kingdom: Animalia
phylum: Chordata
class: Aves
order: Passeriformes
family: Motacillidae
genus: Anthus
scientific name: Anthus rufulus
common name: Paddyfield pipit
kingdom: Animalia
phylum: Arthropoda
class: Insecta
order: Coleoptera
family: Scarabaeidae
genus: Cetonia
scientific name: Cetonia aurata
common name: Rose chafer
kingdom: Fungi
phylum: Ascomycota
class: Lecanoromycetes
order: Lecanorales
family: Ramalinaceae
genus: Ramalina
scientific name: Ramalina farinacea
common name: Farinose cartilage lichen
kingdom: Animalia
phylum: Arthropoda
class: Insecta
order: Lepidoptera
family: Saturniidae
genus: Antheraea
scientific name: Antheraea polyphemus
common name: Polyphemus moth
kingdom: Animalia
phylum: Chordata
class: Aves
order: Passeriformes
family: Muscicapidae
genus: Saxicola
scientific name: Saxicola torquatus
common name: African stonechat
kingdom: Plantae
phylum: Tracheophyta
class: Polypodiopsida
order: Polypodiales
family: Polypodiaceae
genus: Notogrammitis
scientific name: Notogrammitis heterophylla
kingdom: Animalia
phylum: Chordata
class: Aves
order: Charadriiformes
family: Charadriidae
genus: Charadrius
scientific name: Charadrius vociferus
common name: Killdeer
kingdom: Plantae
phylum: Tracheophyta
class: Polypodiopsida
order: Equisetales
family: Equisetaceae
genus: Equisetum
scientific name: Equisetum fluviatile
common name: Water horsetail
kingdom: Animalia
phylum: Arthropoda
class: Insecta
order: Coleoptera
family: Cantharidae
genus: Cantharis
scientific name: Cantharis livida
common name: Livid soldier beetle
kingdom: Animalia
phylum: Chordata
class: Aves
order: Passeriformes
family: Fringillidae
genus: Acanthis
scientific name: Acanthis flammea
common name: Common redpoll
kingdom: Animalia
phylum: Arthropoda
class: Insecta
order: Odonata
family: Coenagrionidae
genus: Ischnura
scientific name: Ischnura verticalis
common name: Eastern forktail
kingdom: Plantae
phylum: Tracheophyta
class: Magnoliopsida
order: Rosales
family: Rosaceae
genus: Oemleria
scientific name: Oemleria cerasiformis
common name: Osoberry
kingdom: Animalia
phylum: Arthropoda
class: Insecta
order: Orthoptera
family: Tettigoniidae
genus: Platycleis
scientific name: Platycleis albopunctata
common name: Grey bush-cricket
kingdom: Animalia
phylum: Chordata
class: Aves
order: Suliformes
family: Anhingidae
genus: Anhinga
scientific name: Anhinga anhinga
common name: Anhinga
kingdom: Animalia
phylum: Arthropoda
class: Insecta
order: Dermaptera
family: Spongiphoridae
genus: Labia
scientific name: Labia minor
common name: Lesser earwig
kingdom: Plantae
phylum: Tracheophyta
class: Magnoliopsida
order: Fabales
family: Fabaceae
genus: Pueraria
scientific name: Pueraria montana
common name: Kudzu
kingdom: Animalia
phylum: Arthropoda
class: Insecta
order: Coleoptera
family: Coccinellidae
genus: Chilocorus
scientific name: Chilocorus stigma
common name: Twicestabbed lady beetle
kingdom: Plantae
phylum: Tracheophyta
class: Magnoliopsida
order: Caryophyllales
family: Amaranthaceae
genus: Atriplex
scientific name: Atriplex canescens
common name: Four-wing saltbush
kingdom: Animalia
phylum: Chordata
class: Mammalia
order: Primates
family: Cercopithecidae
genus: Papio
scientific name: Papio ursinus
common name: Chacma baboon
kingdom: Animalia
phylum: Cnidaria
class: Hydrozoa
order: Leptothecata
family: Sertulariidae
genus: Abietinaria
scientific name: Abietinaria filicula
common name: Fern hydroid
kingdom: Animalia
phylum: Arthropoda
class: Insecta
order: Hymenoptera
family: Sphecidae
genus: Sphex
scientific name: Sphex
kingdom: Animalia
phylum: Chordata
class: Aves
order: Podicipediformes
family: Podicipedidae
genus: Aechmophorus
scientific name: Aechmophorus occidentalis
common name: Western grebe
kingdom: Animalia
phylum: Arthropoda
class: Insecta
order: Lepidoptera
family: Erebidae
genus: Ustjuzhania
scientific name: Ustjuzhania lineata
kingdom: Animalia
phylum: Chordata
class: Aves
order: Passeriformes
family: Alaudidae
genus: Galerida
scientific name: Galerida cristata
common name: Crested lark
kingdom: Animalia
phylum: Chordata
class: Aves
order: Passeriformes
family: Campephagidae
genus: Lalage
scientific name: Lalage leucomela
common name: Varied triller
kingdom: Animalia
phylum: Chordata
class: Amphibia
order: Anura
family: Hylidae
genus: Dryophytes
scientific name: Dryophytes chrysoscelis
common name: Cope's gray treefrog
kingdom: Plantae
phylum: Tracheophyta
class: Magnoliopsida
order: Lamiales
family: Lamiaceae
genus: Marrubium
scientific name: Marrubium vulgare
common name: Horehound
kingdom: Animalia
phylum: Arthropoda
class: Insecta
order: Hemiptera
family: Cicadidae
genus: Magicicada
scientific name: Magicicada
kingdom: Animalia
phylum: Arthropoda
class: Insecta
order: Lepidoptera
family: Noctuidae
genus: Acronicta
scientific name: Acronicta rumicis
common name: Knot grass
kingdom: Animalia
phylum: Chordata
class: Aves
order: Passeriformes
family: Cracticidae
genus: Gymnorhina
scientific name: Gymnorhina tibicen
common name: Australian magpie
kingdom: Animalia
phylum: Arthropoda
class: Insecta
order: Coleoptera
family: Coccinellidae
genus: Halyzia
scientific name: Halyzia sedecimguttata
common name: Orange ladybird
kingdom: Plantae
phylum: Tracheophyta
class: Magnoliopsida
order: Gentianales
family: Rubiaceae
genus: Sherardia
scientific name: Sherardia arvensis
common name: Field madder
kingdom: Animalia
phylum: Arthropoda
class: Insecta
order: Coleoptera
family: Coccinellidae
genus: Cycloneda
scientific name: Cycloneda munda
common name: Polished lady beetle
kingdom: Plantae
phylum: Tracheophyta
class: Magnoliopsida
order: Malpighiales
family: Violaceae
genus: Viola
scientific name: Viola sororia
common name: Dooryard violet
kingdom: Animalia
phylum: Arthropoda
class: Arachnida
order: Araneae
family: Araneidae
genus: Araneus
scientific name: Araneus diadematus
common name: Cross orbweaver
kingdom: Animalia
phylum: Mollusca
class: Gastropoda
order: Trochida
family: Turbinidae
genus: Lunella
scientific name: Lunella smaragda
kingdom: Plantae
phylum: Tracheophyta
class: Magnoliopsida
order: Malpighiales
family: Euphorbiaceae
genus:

++++

» Aim
Reproduce the entire listing above, line for line, with no changes.

» Exercise response
kingdom: Animalia
phylum: Chordata
class: Aves
order: Passeriformes
family: Motacillidae
genus: Anthus
scientific name: Anthus rufulus
common name: Paddyfield pipit
kingdom: Animalia
phylum: Arthropoda
class: Insecta
order: Coleoptera
family: Scarabaeidae
genus: Cetonia
scientific name: Cetonia aurata
common name: Rose chafer
kingdom: Fungi
phylum: Ascomycota
class: Lecanoromycetes
order: Lecanorales
family: Ramalinaceae
genus: Ramalina
scientific name: Ramalina farinacea
common name: Farinose cartilage lichen
kingdom: Animalia
phylum: Arthropoda
class: Insecta
order: Lepidoptera
family: Saturniidae
genus: Antheraea
scientific name: Antheraea polyphemus
common name: Polyphemus moth
kingdom: Animalia
phylum: Chordata
class: Aves
order: Passeriformes
family: Muscicapidae
genus: Saxicola
scientific name: Saxicola torquatus
common name: African stonechat
kingdom: Plantae
phylum: Tracheophyta
class: Polypodiopsida
order: Polypodiales
family: Polypodiaceae
genus: Notogrammitis
scientific name: Notogrammitis heterophylla
kingdom: Animalia
phylum: Chordata
class: Aves
order: Charadriiformes
family: Charadriidae
genus: Charadrius
scientific name: Charadrius vociferus
common name: Killdeer
kingdom: Plantae
phylum: Tracheophyta
class: Polypodiopsida
order: Equisetales
family: Equisetaceae
genus: Equisetum
scientific name: Equisetum fluviatile
common name: Water horsetail
kingdom: Animalia
phylum: Arthropoda
class: Insecta
order: Coleoptera
family: Cantharidae
genus: Cantharis
scientific name: Cantharis livida
common name: Livid soldier beetle
kingdom: Animalia
phylum: Chordata
class: Aves
order: Passeriformes
family: Fringillidae
genus: Acanthis
scientific name: Acanthis flammea
common name: Common redpoll
kingdom: Animalia
phylum: Arthropoda
class: Insecta
order: Odonata
family: Coenagrionidae
genus: Ischnura
scientific name: Ischnura verticalis
common name: Eastern forktail
kingdom: Plantae
phylum: Tracheophyta
class: Magnoliopsida
order: Rosales
family: Rosaceae
genus: Oemleria
scientific name: Oemleria cerasiformis
common name: Osoberry
kingdom: Animalia
phylum: Arthropoda
class: Insecta
order: Orthoptera
family: Tettigoniidae
genus: Platycleis
scientific name: Platycleis albopunctata
common name: Grey bush-cricket
kingdom: Animalia
phylum: Chordata
class: Aves
order: Suliformes
family: Anhingidae
genus: Anhinga
scientific name: Anhinga anhinga
common name: Anhinga
kingdom: Animalia
phylum: Arthropoda
class: Insecta
order: Dermaptera
family: Spongiphoridae
genus: Labia
scientific name: Labia minor
common name: Lesser earwig
kingdom: Plantae
phylum: Tracheophyta
class: Magnoliopsida
order: Fabales
family: Fabaceae
genus: Pueraria
scientific name: Pueraria montana
common name: Kudzu
kingdom: Animalia
phylum: Arthropoda
class: Insecta
order: Coleoptera
family: Coccinellidae
genus: Chilocorus
scientific name: Chilocorus stigma
common name: Twicestabbed lady beetle
kingdom: Plantae
phylum: Tracheophyta
class: Magnoliopsida
order: Caryophyllales
family: Amaranthaceae
genus: Atriplex
scientific name: Atriplex canescens
common name: Four-wing saltbush
kingdom: Animalia
phylum: Chordata
class: Mammalia
order: Primates
family: Cercopithecidae
genus: Papio
scientific name: Papio ursinus
common name: Chacma baboon
kingdom: Animalia
phylum: Cnidaria
class: Hydrozoa
order: Leptothecata
family: Sertulariidae
genus: Abietinaria
scientific name: Abietinaria filicula
common name: Fern hydroid
kingdom: Animalia
phylum: Arthropoda
class: Insecta
order: Hymenoptera
family: Sphecidae
genus: Sphex
scientific name: Sphex
kingdom: Animalia
phylum: Chordata
class: Aves
order: Podicipediformes
family: Podicipedidae
genus: Aechmophorus
scientific name: Aechmophorus occidentalis
common name: Western grebe
kingdom: Animalia
phylum: Arthropoda
class: Insecta
order: Lepidoptera
family: Erebidae
genus: Ustjuzhania
scientific name: Ustjuzhania lineata
kingdom: Animalia
phylum: Chordata
class: Aves
order: Passeriformes
family: Alaudidae
genus: Galerida
scientific name: Galerida cristata
common name: Crested lark
kingdom: Animalia
phylum: Chordata
class: Aves
order: Passeriformes
family: Campephagidae
genus: Lalage
scientific name: Lalage leucomela
common name: Varied triller
kingdom: Animalia
phylum: Chordata
class: Amphibia
order: Anura
family: Hylidae
genus: Dryophytes
scientific name: Dryophytes chrysoscelis
common name: Cope's gray treefrog
kingdom: Plantae
phylum: Tracheophyta
class: Magnoliopsida
order: Lamiales
family: Lamiaceae
genus: Marrubium
scientific name: Marrubium vulgare
common name: Horehound
kingdom: Animalia
phylum: Arthropoda
class: Insecta
order: Hemiptera
family: Cicadidae
genus: Magicicada
scientific name: Magicicada
kingdom: Animalia
phylum: Arthropoda
class: Insecta
order: Lepidoptera
family: Noctuidae
genus: Acronicta
scientific name: Acronicta rumicis
common name: Knot grass
kingdom: Animalia
phylum: Chordata
class: Aves
order: Passeriformes
family: Cracticidae
genus: Gymnorhina
scientific name: Gymnorhina tibicen
common name: Australian magpie
kingdom: Animalia
phylum: Arthropoda
class: Insecta
order: Coleoptera
family: Coccinellidae
genus: Halyzia
scientific name: Halyzia sedecimguttata
common name: Orange ladybird
kingdom: Plantae
phylum: Tracheophyta
class: Magnoliopsida
order: Gentianales
family: Rubiaceae
genus: Sherardia
scientific name: Sherardia arvensis
common name: Field madder
kingdom: Animalia
phylum: Arthropoda
class: Insecta
order: Coleoptera
family: Coccinellidae
genus: Cycloneda
scientific name: Cycloneda munda
common name: Polished lady beetle
kingdom: Plantae
phylum: Tracheophyta
class: Magnoliopsida
order: Malpighiales
family: Violaceae
genus: Viola
scientific name: Viola sororia
common name: Dooryard violet
kingdom: Animalia
phylum: Arthropoda
class: Arachnida
order: Araneae
family: Araneidae
genus: Araneus
scientific name: Araneus diadematus
common name: Cross orbweaver
kingdom: Animalia
phylum: Mollusca
class: Gastropoda
order: Trochida
family: Turbinidae
genus: Lunella
scientific name: Lunella smaragda
kingdom: Plantae
phylum: Tracheophyta
class: Magnoliopsida
order: Malpighiales
family: Euphorbiaceae
genus:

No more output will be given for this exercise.